_Tâche A:_ Mettez à jour le passage fourni en le recopiant, en commençant par « Nous ne voulons » et en allant jusqu'à « l’un pour l’autre. », avec « partenariats » à la place de « alliances ».
_Tâche B:_ D'après le passage fourni, dans quels lieux les batailles d'idées doivent-elles déplacer les questions et les clivages des débats ?

_Passage fourni:_
Nous ne voulons pas agir seuls, nous désirons des alliances : les protestants
par delà les frontières, les catholiques et tous les croyants ouverts, se
reconnaissant dans les théologies de libération, la gauche qui ne renonce pas,
la droite qui s’interroge, le mouvement social, tous les humanistes, celles et
ceux qui croient en l’amour, la justice et l’espérance sont nos
parentèles.
Nous voulons réfléchir et agir, l’un et l’autre, l’un pour l’autre.
Si nous voulons affirmer des positions, nous voulons aussi prendre le temps de
la conversation et de l’échange, nous mettre d’accord sur nos accords et nos
désaccords, donner et recevoir à penser, soutenir la pensée depuis toutes les
places et non penser à la place de.
Si nous voulons prendre la parole, nous voulons surtout engager les batailles
d’idées nécessaires afin de déplacer les questions et les clivages des débats
dans nos Eglises et dans la société.

_Données affichées:_
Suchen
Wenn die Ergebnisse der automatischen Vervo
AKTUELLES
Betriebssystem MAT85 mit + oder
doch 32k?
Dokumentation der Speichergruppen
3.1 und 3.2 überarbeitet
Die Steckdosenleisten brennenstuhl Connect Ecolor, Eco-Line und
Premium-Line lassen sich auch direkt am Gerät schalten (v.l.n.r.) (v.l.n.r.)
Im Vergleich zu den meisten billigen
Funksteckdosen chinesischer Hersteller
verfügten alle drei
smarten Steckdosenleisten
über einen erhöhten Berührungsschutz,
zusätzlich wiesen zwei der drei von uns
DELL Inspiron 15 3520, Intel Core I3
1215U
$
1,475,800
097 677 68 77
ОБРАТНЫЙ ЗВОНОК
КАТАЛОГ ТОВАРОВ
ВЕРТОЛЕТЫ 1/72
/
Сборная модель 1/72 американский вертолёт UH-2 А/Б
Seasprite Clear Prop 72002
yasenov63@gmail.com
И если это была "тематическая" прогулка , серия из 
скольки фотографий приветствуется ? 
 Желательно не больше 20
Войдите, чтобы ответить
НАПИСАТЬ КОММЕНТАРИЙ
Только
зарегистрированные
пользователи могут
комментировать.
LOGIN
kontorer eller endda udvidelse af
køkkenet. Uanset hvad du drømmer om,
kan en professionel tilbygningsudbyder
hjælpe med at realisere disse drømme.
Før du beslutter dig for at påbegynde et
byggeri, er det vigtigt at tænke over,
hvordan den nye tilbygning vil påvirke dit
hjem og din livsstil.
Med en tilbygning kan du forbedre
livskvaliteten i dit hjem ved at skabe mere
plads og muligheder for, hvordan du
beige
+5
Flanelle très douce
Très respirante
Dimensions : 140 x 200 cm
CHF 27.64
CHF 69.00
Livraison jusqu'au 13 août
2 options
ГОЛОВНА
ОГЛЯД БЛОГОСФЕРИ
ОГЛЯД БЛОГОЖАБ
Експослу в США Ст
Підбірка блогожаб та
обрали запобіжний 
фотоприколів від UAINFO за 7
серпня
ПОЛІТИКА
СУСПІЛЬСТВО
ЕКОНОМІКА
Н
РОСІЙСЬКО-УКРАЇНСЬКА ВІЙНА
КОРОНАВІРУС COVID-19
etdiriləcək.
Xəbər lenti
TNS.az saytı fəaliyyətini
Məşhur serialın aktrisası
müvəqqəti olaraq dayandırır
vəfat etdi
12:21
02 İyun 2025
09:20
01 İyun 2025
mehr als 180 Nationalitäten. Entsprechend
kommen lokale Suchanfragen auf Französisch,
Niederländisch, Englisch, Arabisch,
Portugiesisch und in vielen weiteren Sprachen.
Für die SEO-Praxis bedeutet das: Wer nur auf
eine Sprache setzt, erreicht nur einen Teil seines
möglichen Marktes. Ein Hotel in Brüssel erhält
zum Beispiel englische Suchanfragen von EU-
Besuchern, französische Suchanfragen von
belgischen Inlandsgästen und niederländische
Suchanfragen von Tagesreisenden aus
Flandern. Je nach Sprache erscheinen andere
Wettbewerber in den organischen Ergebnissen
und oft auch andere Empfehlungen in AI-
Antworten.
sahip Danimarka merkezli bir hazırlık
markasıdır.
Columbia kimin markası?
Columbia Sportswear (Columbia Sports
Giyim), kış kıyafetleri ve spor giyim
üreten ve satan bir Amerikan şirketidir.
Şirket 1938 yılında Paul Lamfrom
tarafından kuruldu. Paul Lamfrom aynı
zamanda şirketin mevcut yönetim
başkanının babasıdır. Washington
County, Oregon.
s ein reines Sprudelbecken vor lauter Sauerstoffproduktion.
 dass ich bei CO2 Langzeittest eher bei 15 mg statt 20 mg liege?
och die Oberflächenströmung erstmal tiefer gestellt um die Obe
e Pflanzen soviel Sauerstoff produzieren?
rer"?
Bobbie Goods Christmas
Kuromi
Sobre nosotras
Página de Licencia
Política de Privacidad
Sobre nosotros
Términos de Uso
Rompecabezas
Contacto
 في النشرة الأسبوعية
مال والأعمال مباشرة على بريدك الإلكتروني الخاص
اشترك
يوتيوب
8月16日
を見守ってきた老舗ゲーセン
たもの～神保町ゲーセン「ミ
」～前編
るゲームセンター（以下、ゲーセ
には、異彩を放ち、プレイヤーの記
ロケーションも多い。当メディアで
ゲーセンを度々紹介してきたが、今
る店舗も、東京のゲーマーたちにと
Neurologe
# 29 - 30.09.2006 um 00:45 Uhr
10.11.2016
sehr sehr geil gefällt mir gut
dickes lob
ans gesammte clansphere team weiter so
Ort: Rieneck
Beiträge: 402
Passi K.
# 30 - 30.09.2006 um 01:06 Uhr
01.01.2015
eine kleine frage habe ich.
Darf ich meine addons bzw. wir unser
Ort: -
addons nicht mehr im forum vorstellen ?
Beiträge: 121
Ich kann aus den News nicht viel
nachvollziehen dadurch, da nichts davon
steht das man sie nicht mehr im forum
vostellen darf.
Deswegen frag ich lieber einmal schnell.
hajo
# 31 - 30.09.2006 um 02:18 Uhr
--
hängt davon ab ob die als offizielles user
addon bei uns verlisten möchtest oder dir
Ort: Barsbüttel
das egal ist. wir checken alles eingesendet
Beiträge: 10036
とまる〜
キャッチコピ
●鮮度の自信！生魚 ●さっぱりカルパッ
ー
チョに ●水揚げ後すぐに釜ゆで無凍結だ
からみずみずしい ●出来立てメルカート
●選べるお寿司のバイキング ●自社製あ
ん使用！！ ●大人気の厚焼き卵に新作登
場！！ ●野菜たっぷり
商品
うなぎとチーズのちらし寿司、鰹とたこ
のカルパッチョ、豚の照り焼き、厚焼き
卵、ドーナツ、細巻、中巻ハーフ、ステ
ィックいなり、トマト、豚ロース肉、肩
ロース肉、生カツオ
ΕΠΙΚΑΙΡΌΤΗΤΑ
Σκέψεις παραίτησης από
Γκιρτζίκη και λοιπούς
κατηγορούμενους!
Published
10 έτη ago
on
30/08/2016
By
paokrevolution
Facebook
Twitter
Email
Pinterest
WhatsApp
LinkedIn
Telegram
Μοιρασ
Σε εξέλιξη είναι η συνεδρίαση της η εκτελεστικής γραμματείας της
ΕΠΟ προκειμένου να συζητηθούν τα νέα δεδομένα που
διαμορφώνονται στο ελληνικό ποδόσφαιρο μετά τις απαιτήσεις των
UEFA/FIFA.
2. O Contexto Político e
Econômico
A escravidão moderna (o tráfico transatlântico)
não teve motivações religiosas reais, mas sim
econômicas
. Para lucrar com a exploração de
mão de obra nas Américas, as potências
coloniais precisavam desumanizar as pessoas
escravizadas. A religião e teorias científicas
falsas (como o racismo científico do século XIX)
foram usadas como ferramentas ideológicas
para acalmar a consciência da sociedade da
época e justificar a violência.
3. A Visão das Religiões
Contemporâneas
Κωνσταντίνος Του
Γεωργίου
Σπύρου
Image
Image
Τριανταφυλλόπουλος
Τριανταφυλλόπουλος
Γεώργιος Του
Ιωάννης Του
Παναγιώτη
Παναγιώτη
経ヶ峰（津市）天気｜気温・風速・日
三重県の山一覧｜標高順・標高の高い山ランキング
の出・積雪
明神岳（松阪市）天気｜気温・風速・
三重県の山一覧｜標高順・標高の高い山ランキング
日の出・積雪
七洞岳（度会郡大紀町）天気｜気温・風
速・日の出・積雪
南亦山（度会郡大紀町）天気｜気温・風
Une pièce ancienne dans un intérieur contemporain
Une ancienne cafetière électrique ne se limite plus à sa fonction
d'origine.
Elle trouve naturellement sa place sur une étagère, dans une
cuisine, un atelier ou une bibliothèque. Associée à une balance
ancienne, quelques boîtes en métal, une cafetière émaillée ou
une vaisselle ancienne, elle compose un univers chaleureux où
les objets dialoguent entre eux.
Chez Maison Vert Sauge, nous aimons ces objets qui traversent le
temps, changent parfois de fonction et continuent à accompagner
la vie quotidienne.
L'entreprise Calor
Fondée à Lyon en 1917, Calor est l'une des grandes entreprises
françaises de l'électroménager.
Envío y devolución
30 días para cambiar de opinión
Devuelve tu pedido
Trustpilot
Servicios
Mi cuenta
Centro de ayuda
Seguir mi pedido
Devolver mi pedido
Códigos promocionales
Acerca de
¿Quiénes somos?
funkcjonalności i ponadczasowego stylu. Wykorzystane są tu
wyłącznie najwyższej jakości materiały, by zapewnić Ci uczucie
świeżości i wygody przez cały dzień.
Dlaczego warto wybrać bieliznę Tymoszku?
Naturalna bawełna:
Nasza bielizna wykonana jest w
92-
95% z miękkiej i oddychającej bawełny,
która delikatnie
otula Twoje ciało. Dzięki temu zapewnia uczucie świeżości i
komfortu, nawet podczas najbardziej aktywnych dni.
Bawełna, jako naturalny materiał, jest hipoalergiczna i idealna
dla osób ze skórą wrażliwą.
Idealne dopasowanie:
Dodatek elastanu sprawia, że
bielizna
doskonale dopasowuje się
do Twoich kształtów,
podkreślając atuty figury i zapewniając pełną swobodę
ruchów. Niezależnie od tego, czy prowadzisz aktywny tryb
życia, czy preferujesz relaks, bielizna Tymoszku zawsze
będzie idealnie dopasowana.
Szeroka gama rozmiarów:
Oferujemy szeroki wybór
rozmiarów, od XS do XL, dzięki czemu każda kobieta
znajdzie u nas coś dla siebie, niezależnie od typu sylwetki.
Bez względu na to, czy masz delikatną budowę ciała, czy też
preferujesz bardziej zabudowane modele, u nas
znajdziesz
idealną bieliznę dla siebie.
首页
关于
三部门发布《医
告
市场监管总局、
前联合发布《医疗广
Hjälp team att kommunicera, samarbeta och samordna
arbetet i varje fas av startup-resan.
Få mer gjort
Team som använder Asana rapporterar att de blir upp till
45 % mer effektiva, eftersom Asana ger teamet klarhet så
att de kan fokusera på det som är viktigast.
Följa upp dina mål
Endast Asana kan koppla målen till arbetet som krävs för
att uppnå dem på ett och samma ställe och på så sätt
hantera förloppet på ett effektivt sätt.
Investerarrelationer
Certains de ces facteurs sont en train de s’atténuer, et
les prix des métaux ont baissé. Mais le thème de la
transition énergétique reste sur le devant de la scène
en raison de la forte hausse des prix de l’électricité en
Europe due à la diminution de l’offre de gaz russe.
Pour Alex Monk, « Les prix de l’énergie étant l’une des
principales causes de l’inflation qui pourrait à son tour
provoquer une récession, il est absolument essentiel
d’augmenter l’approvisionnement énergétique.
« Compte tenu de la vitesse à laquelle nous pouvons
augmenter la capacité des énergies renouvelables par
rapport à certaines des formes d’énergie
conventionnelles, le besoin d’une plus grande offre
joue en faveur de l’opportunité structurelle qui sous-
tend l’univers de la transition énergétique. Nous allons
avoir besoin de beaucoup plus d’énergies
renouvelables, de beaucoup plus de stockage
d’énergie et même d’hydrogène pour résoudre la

_Résultat A:_
Nous ne voulons pas agir seuls, nous désirons des partenariats : les protestants
par delà les frontières, les catholiques et tous les croyants ouverts, se
reconnaissant dans les théologies de libération, la gauche qui ne renonce pas,
la droite qui s’interroge, le mouvement social, tous les humanistes, celles et
ceux qui croient en l’amour, la justice et l’espérance sont nos
parentèles.
Nous voulons réfléchir et agir, l’un et l’autre, l’un pour l’autre.

_Résultat B:_ Dans les Eglises et dans la société.